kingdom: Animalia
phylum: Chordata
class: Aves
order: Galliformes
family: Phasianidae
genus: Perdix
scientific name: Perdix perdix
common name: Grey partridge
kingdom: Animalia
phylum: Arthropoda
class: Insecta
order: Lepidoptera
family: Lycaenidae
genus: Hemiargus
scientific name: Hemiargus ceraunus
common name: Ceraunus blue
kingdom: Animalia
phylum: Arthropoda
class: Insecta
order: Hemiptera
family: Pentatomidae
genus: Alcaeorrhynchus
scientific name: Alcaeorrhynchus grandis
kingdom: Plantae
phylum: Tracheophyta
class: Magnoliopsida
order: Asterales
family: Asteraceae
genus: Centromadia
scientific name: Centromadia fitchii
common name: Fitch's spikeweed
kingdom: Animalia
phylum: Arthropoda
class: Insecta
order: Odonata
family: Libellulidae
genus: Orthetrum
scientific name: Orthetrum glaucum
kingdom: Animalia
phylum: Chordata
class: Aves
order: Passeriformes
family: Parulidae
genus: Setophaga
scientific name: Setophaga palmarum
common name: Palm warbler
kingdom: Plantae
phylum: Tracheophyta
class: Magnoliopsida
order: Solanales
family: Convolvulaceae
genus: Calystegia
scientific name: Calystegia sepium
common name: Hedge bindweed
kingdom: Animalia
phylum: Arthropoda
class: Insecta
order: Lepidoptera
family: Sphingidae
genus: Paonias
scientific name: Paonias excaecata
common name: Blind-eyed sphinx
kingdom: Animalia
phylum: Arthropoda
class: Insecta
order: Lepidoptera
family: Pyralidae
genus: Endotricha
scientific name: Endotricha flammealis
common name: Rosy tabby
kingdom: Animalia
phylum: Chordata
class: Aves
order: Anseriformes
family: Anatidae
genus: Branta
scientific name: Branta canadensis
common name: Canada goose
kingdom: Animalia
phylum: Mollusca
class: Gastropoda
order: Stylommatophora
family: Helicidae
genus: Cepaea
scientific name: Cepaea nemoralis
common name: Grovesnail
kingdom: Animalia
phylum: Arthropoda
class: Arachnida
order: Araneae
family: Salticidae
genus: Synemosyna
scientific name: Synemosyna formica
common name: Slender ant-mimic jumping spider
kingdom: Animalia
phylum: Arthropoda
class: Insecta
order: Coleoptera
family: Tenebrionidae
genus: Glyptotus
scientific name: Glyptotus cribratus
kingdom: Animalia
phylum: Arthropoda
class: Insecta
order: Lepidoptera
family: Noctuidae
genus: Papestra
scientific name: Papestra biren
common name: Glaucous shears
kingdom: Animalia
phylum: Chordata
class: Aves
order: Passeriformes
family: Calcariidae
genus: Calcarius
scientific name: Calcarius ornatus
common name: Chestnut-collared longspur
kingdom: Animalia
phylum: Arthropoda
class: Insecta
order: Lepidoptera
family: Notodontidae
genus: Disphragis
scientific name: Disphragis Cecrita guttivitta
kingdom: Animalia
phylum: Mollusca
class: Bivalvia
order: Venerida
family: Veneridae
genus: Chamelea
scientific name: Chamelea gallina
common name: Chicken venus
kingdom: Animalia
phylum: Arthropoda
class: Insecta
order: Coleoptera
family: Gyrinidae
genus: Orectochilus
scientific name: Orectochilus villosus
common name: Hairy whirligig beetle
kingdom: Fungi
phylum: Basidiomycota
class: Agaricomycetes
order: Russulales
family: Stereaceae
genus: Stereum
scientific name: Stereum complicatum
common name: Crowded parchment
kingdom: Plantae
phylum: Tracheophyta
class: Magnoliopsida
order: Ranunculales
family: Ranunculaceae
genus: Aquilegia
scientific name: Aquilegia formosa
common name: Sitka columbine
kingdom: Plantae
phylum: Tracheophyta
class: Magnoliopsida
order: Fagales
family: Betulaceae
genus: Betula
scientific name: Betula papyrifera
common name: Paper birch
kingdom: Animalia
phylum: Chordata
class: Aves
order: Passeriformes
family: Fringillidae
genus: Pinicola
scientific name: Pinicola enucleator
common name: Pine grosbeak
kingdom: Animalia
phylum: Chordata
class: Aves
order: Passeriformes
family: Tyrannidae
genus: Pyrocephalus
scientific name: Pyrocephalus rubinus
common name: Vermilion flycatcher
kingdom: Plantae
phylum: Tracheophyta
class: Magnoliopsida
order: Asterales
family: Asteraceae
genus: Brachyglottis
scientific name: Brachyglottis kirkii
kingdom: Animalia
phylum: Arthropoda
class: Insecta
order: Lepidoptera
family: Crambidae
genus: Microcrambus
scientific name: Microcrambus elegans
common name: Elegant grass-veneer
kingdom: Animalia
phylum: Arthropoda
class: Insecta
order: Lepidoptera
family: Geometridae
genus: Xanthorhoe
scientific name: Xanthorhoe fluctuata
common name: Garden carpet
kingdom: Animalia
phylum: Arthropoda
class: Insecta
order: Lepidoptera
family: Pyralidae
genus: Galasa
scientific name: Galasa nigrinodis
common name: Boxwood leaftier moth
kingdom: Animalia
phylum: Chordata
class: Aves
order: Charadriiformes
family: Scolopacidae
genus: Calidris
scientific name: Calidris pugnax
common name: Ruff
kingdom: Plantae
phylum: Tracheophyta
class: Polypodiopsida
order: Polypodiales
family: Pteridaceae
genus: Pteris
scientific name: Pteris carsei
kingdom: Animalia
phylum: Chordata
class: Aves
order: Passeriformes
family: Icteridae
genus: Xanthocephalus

▸ **Lo que se pide**: Transcribe sin cambios todo lo que va desde el comienzo de los datos hasta la línea que contiene "genus: Centromadia", incluida esa línea.

▸ **Resultado del ejercicio**:
kingdom: Animalia
phylum: Chordata
class: Aves
order: Galliformes
family: Phasianidae
genus: Perdix
scientific name: Perdix perdix
common name: Grey partridge
kingdom: Animalia
phylum: Arthropoda
class: Insecta
order: Lepidoptera
family: Lycaenidae
genus: Hemiargus
scientific name: Hemiargus ceraunus
common name: Ceraunus blue
kingdom: Animalia
phylum: Arthropoda
class: Insecta
order: Hemiptera
family: Pentatomidae
genus: Alcaeorrhynchus
scientific name: Alcaeorrhynchus grandis
kingdom: Plantae
phylum: Tracheophyta
class: Magnoliopsida
order: Asterales
family: Asteraceae
genus: Centromadia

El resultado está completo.